Beneath the Hills of Hill Country
One of Boerne’s most popular attractions is Cascade Caverns (www.cascadecaverns.com; tel. 830/755-8080), an active cave with huge chambers, a 100-ft. underground waterfall, and comfortable walking trails. To get there, head 3 miles south of Boerne on I-10, take exit 543, and drive 2 miles east. It’s open year-round 9am to 5pm, with tours on the hour from 10am to 4pm. A 1-hr. tour costs $20 adults, $13 ages 4 to 11; reserve ahead if you want to take the 90-min. flashlight tour ($25 adults, $16 children) or the 2 1/2-hr. adventure tour (adults only, $100). A little farther from town (11 miles northeast via Route 474 and Kreuzberg Rd.) lies the even more impressive Cave Without a Name, 325 Kreutzberg Rd. (www.cavewithoutaname.com; tel. 830/537-4212), which has more chambers, a greater amount of living rock, and a wider variety of features. Hour-long tours are offered throughout the day. From Memorial Day through Labor Day it’s open daily 9am to 6pm, the rest of the year daily 10am to 5pm.
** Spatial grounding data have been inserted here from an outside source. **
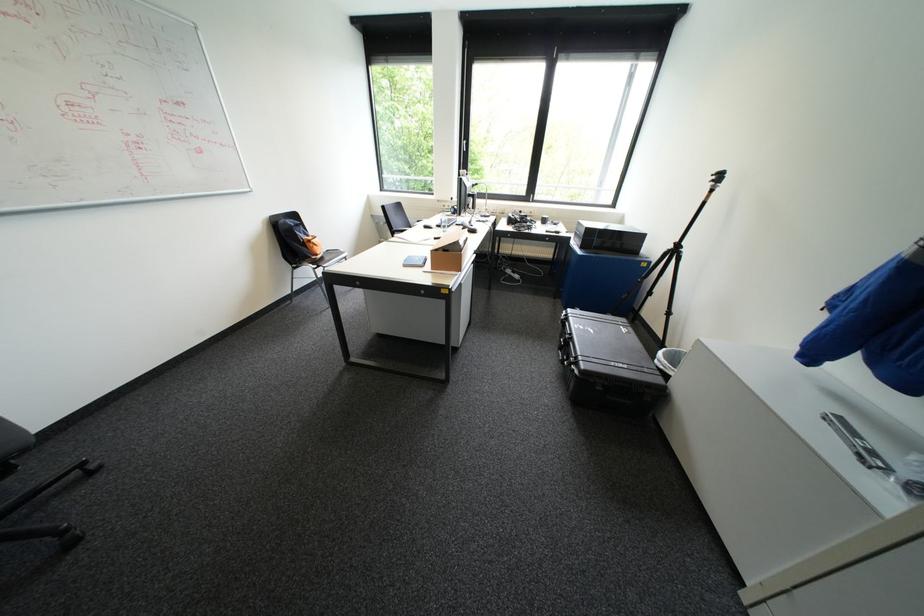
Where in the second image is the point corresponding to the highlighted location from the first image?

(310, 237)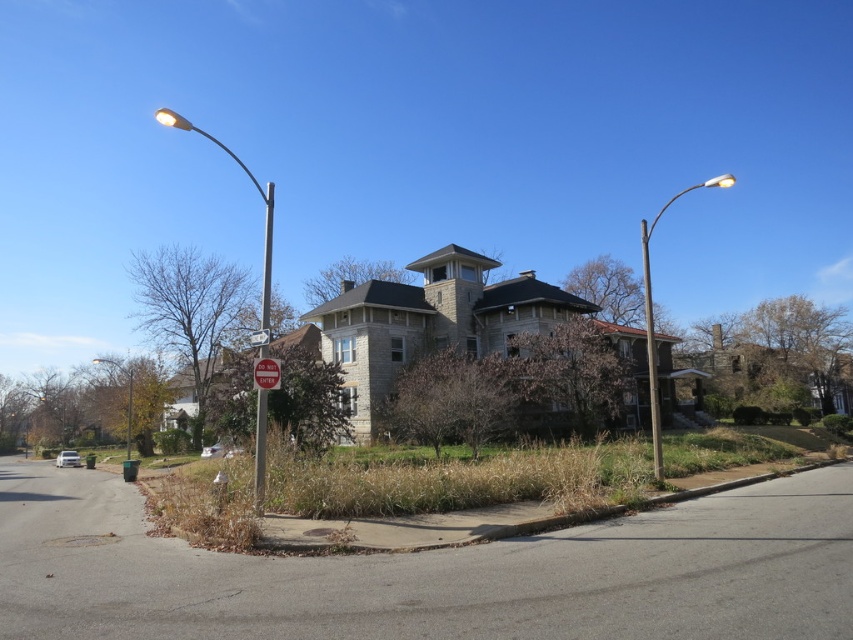
Who is more distant from viewer, (651,392) or (645,264)?

Positioned behind is point (645,264).

Who is shorter, metallic silver streetlight at right or metallic pole at right?

metallic pole at right

Is point (654, 400) positioned behind point (650, 332)?

That is False.

This screenshot has height=640, width=853. Identify the location of metallic silver streetlight at right. (653, 317).

Does metallic pole at right appear under metallic pole at lower left?

No, metallic pole at right is not below metallic pole at lower left.

Who is more forward, (x=660, y=211) or (x=96, y=356)?

Positioned in front is point (x=660, y=211).

Consider the image. Who is more forward, (646, 337) or (126, 408)?

Point (646, 337)

Identify the location of metallic pole at right. The width and height of the screenshot is (853, 640). (651, 353).

Which of these two, metallic pole at lower left or white plastic sign at center, stands taller?

Standing taller between the two is metallic pole at lower left.

This screenshot has width=853, height=640. Find the location of `metallic pole at lower left`. metallic pole at lower left is located at coordinates (126, 396).

Is point (129, 444) positioned after point (257, 342)?

Yes, point (129, 444) is farther from viewer.

Locate an element on the screen. metallic pole at lower left is located at coordinates (126, 396).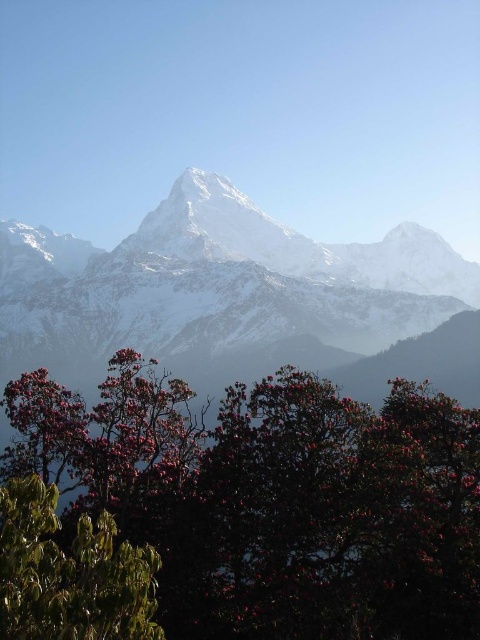
You are standing at the base of the mountain and looking at two points marked in the image. The first point is at coordinates point (x=314, y=580) and the second is at point (x=411, y=236). Which point is closer to your current position?

Point (x=314, y=580) is closer to the camera than point (x=411, y=236), so the first point is closer to your current position.

You are a hiker trying to navigate through the mountain area. You see the dark green leafy tree at center and the green glossy leaves at lower left. Which one is wider?

The dark green leafy tree at center is wider than the green glossy leaves at lower left.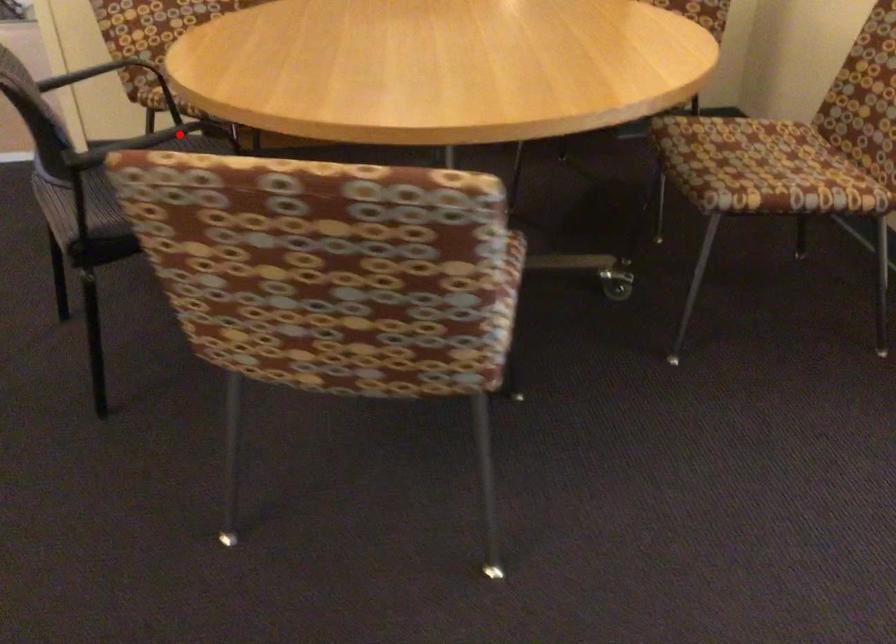
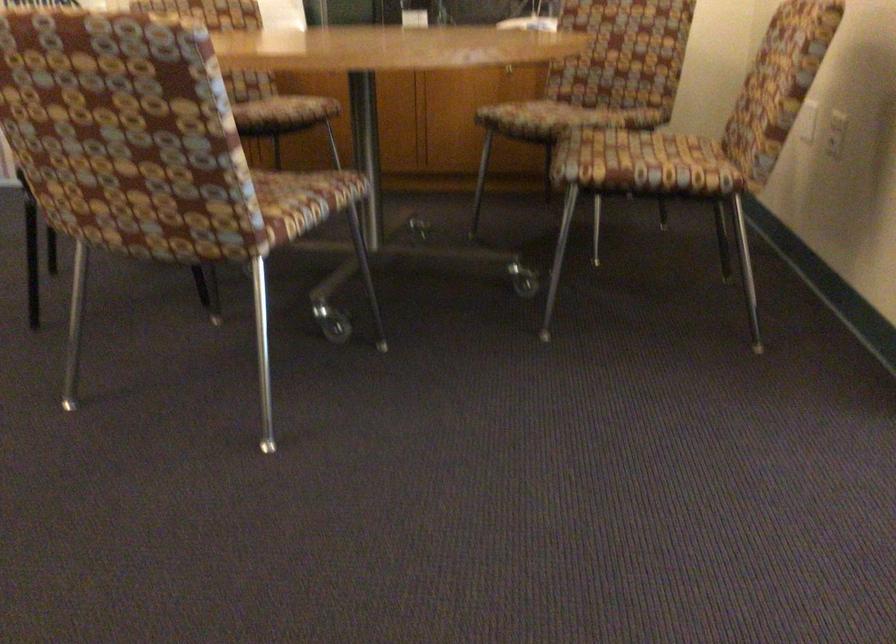
Question: I am providing you with two images of the same scene from different viewpoints. A red point is marked on the first image. Can you still see the location of the red point in image 2?

Choices:
 (A) Yes
 (B) No

Answer: (B)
Admission is $20 adults, $18 seniors and military, $10 ages 6 to 12.
Guadalupe River State Park, 13 miles east of Boerne via Hwy. 46 to 3350 P.R. 31 (www.tpwd.texas.gov/state-parks/guadalupe-river; tel. 830/438-2656), features 4 miles of river frontage at a particularly attractive section of the river, above Canyon Lake. You’ll find a number of excellent swimming spots and some hiking trails leading through beautiful, rugged hill country. Keep an eye out and you might spot white-tailed deer, coyotes, armadillos, or even a rare golden-cheeked warbler. Camping is available; make reservations on line. Check ahead for ranger-led interpretive tours. The park is open daily 8am to 10pm; the entrance fee is $7, free for kids age 12 and under.
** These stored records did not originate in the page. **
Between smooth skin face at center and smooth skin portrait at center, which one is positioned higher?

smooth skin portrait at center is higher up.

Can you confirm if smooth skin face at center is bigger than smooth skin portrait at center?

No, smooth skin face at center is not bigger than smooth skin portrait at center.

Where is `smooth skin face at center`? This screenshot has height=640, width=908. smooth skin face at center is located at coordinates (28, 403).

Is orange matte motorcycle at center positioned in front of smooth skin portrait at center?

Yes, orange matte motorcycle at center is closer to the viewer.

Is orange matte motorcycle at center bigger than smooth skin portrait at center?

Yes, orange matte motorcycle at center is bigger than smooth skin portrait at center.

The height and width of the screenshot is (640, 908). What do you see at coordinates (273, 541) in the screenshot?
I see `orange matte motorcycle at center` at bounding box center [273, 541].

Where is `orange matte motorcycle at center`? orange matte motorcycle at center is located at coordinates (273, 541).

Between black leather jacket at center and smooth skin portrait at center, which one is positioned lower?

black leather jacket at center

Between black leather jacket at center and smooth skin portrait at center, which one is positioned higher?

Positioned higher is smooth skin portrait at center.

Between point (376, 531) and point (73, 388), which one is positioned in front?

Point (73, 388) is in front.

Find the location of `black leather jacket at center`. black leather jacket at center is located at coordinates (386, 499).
More and more these days, Hill Country is also wine country, and it starts 12 miles north of Boerne on FM 1376, where Sister Creek Vineyards, 1142 Sisterdale Hwy. (www.sistercreekvineyards.com; tel. 830/324-6704), is set in a converted century-old cotton gin on the main—actually the only—street in Sisterdale. The winery creates traditional French wines using traditional French techniques, but the attitude is Texas friendly.
Where to Stay & Eat in Boerne
Peggy’s on the Green, 128 W. Blanco (www.peggysonthegreen.com; tel. 830/249-9954), created by Mark Bohanan, chef/owner of Bohanan’s steakhouse in San Antonio, offers upscale Southern cooking—think chicken-fried quail—along with steak and seafood; entrees run from moderate to expensive. It’s open for lunch and dinner Tuesday to Saturday, brunch and dinner on Sunday. Peggy’s is the dining room for Ye Kendall Inn (www.yekendallinn.com; tel. 830/249-2138), a Territorial-style boutique hotel fronting the main plaza. Opened as a stagecoach lodge in 1859, it now offers a variety of rooms, suites, and cabins in the moderate to expensive price range.
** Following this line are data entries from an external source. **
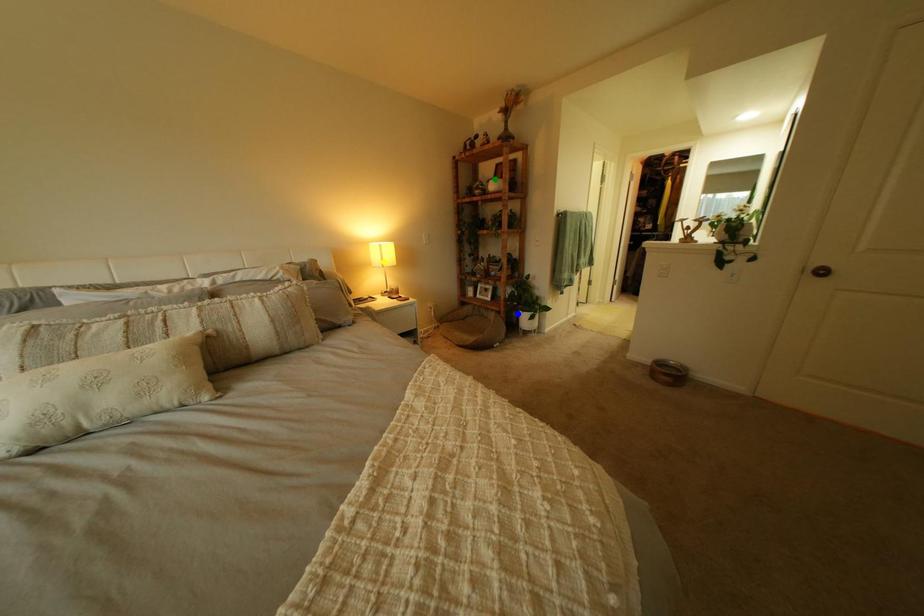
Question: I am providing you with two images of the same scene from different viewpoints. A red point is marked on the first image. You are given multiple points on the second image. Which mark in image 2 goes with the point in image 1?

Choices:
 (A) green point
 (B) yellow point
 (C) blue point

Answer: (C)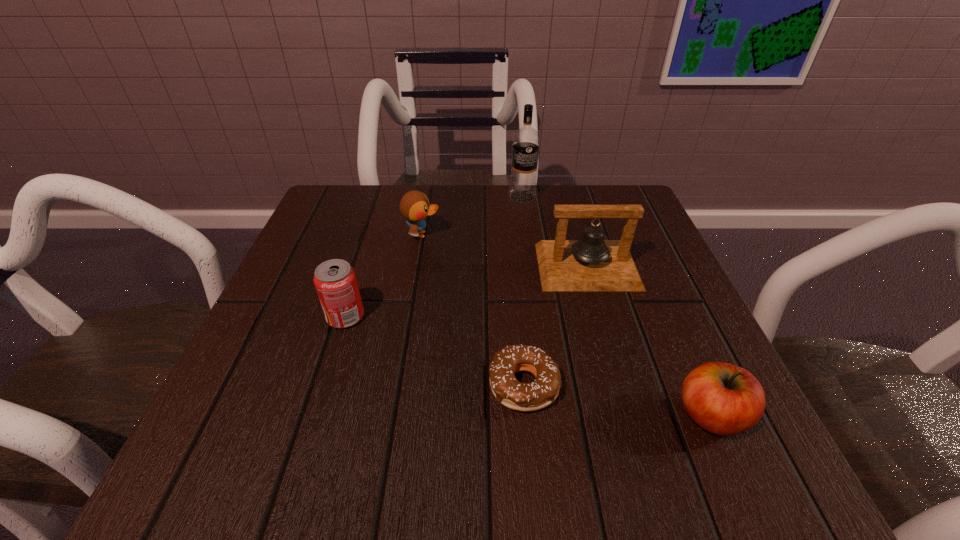
Identify the location of blank space located 0.120m on the label of the tallest object. (528, 234).

You are a GUI agent. You are given a task and a screenshot of the screen. Output one action in this format:
    pyautogui.click(x=<x>, y=<y>)
    Task: Click on the free region located on the left of the bell
    The image size is (960, 540).
    Given the screenshot: What is the action you would take?
    pyautogui.click(x=441, y=267)

The width and height of the screenshot is (960, 540). Find the location of `vacant space located on the right of the fourth farthest object`. vacant space located on the right of the fourth farthest object is located at coordinates (435, 316).

Identify the location of free space located on the front-facing side of the duck. The width and height of the screenshot is (960, 540). (521, 234).

At what (x,y) coordinates should I click in order to perform the action: click on vacant space located 0.220m on the left of the apple. Please return your answer as a coordinate pair (x, y). The height and width of the screenshot is (540, 960). Looking at the image, I should click on (517, 416).

The image size is (960, 540). I want to click on vacant space positioned on the back of the doughnut, so click(516, 296).

Where is `vodka that is at the far edge`? The image size is (960, 540). vodka that is at the far edge is located at coordinates (526, 140).

Where is `bell present at the far edge`? bell present at the far edge is located at coordinates (591, 263).

The image size is (960, 540). Identify the location of duck present at the far edge. (414, 206).

This screenshot has width=960, height=540. I want to click on object at the near edge, so click(x=724, y=399).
The more casual and less expensive Bear Moon Bakery, 401 S. Main St. (www.bearmoonbakery.com; tel. 830/816-2327), is ideal for a hearty breakfast or light lunch. Organic ingredients and locally grown produce are used for the inventive soups, salads, sandwiches, and baked goods. You can watch ducks frolic in Cibolo Creek’s old mill pond when you dine at Dodging Duck Brewhaus, 402 River Rd. (www.dodgingduck.com; tel. 830/248-3825). Sit out on the covered deck and enjoy lunch or dinner from an eclectic brewpub menu—everything from Cajun stuffed mushrooms to antelope burgers—as well as suds brewed on the premises. Prices are moderate.
Note: This information was accurate when it was published, but can change without notice. Please be sure to confirm all rates and details directly with the companies in question before planning your trip.